Q. Today do you think your legacy is assured?
R. We know that memory will always be present. So many people who want to make it disappear are not going to achieve it. I always say: we passed that post little by little because despite the canes and the wheelchairs, we crazy people are still standing.
Q. He was born into an anti-Peronist family. Since when do you recognize yourself as a Peronist?
R. Not a Peronist. But with Néstor and Cristina [Kirchner]. In 2003, Néstor Kirchner was the first president who listened to us. He was the first president to take human rights as state policy. The impunity laws were repealed, and it was the same policy that Cristina took later. They were really 10 years of tranquility, no one disrespected the memory of our children. Arrive [el expresidente conservador Mauricio] Macri and in one of the first speeches he said that “the job was over” [la estafa] of human rights organizations. What a shame! He talks about work!
Q. What do you think when you hear that Kirchnerism used human rights politically?

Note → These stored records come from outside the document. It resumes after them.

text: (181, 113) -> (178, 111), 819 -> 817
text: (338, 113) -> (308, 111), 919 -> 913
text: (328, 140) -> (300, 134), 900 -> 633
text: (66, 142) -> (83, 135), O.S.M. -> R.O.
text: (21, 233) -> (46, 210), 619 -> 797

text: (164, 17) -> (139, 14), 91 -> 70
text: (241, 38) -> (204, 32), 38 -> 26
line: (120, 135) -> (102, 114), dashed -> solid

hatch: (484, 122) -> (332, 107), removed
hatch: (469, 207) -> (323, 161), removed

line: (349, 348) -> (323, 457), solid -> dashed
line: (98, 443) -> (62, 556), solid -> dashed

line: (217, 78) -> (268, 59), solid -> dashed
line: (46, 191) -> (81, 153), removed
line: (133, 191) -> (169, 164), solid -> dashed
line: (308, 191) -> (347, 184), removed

R. They have not used it politically, at all. What we asked them they did, which is different. I have great affection for Néstor Kirchner, what we need. I’m not going to forget when we were about to enter the exEsma for the first time. [el predio del mayor centro de torturas de la dictadura, que es hoy un espacio de memoria y ha sido declarado patrimonio universal de la UNESCO]. We were waiting, behind the bars, to enter and Néstor did not arrive. And what was he doing? Bringing down the pictures [de los dictadores Jorge Rafael Videla y Reynaldo Bignone] at the Military College. That was wonderful. When he arrived, we found out. I haven’t told you the story of the handkerchief…

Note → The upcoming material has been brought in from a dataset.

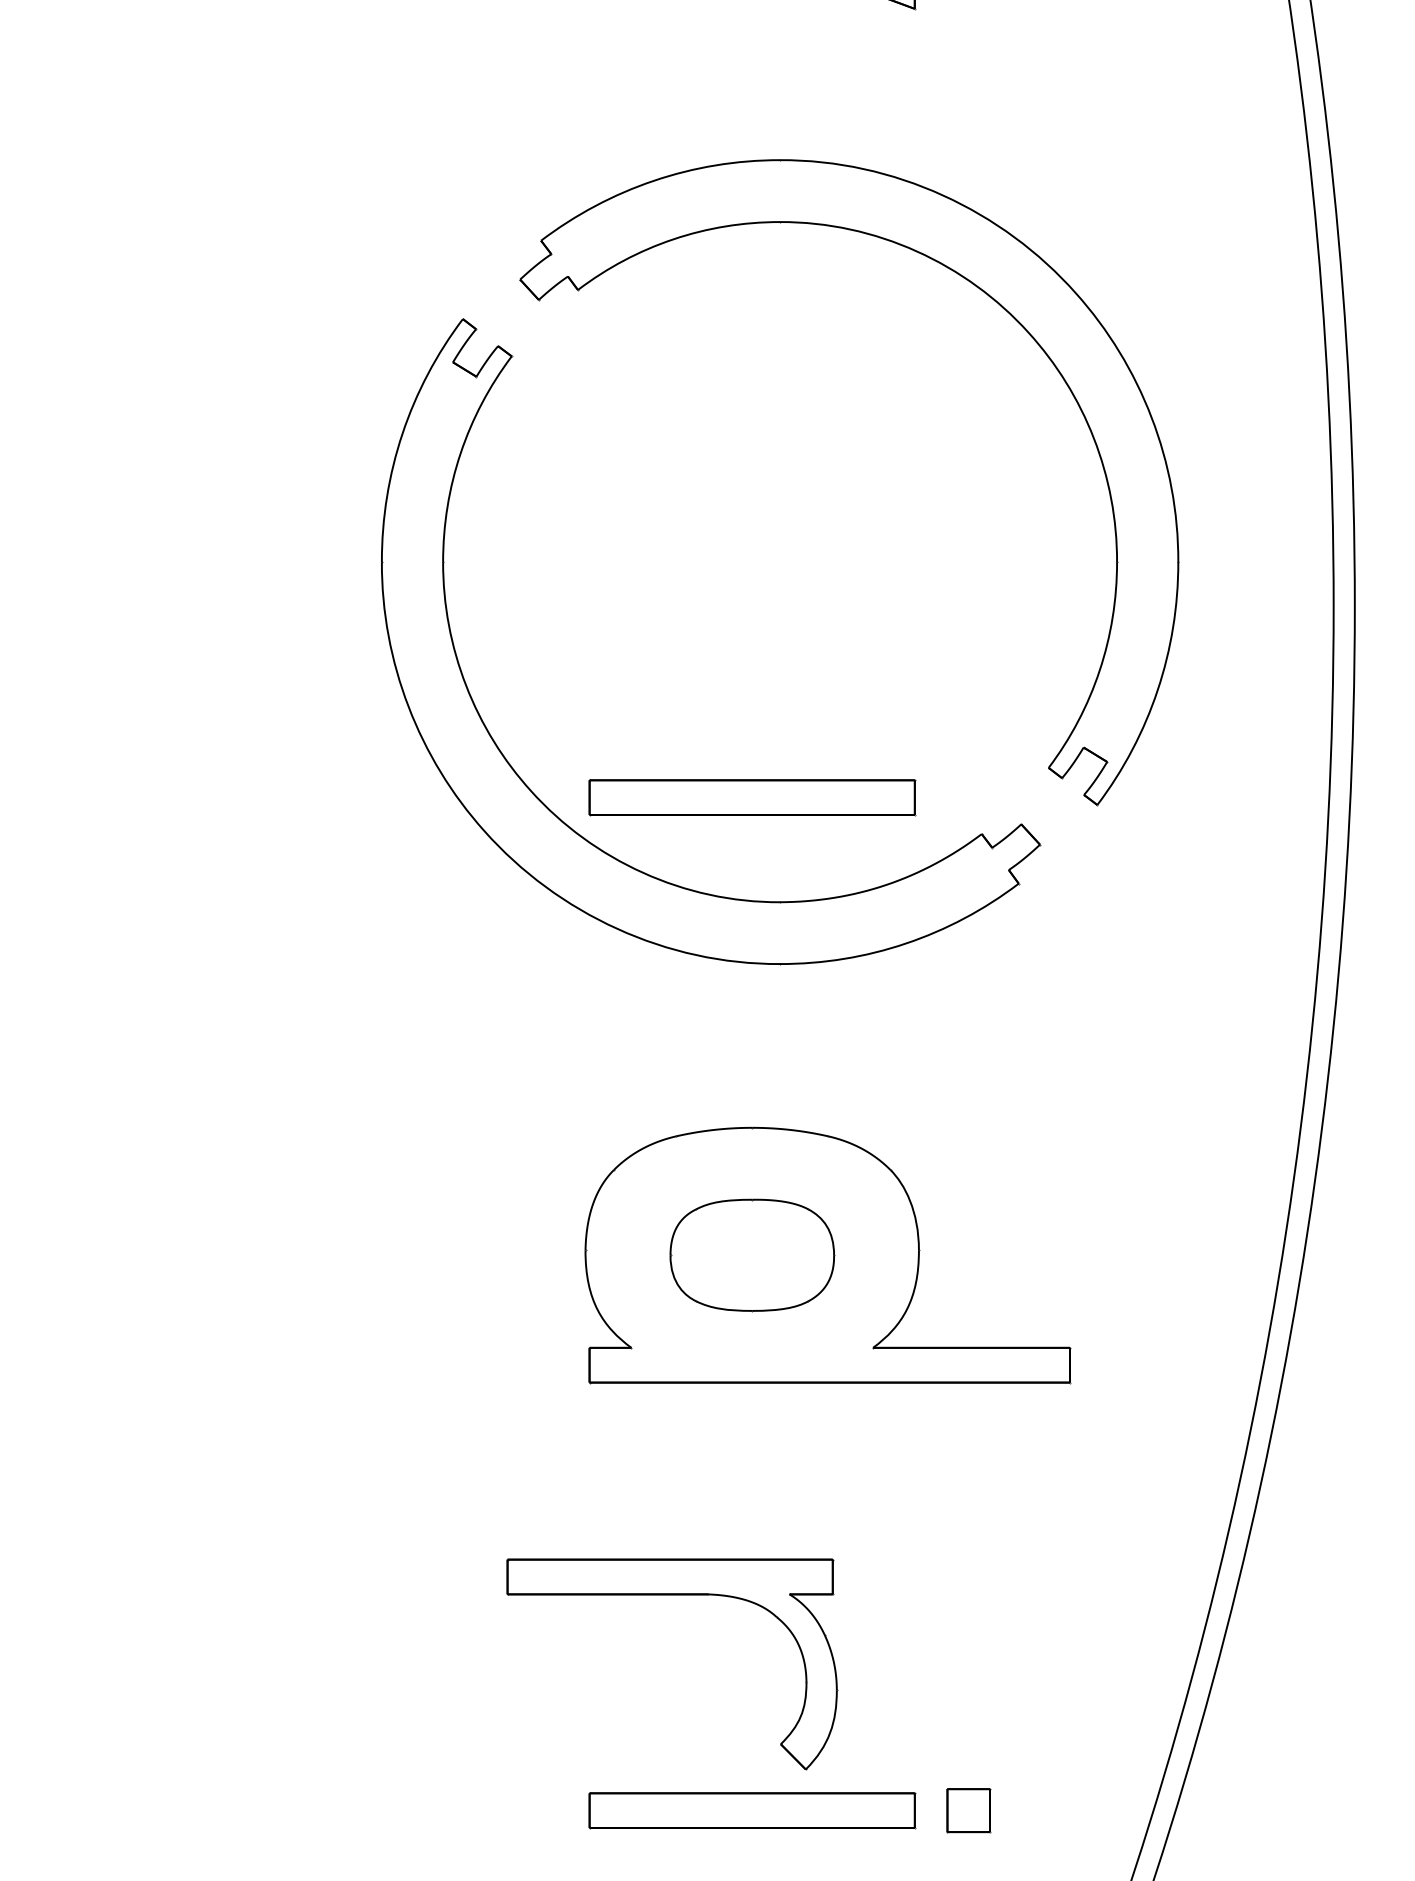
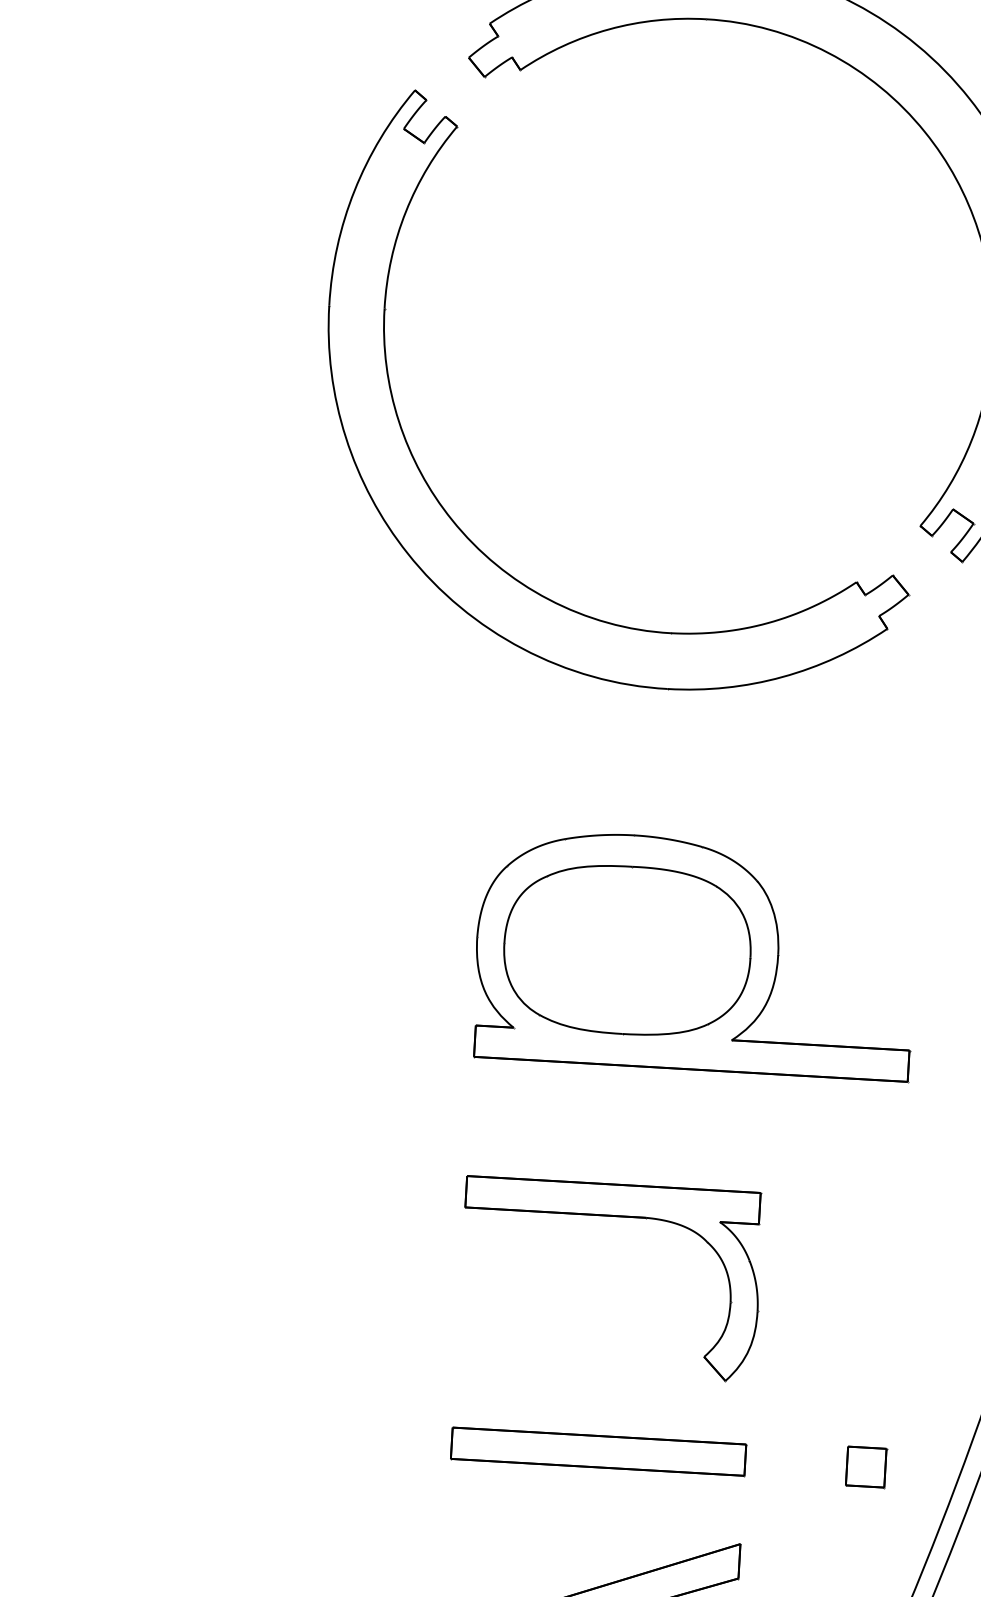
part: (752, 797) -> (651, 537), removed
part: (752, 1255) -> (627, 950), size x1.67
part: (672, 1595) -> (614, 1217), moved
part: (968, 1810) -> (866, 1466), moved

Q. It’s true. Is that the first one he had?
R. No, I gave the first one to an indigenous person who had been tortured. A friend embroidered this for me. Shall I tell you the story? Every year in Argentina there is a procession to the Basilica of Luján, 70 kilometers from Buenos Aires. Every year thousands of people go. And every year the ecclesiastical hierarchy goes, which never received us. In the eighties we said: “We have to go to Luján, we are going to approach them there.” But among thousands of people, how were we going to find each other? A mother suggested we put our children’s diaper on. Before, there were no disposables, they were made of fabric. Many mothers had saved that diaper. So since that diaper was used to take care of them when they were babies, we later put it on to pray for their lives. Now, with the issue of the abortion law, they said that white turns green. Take! White is white, and green is green. In good time!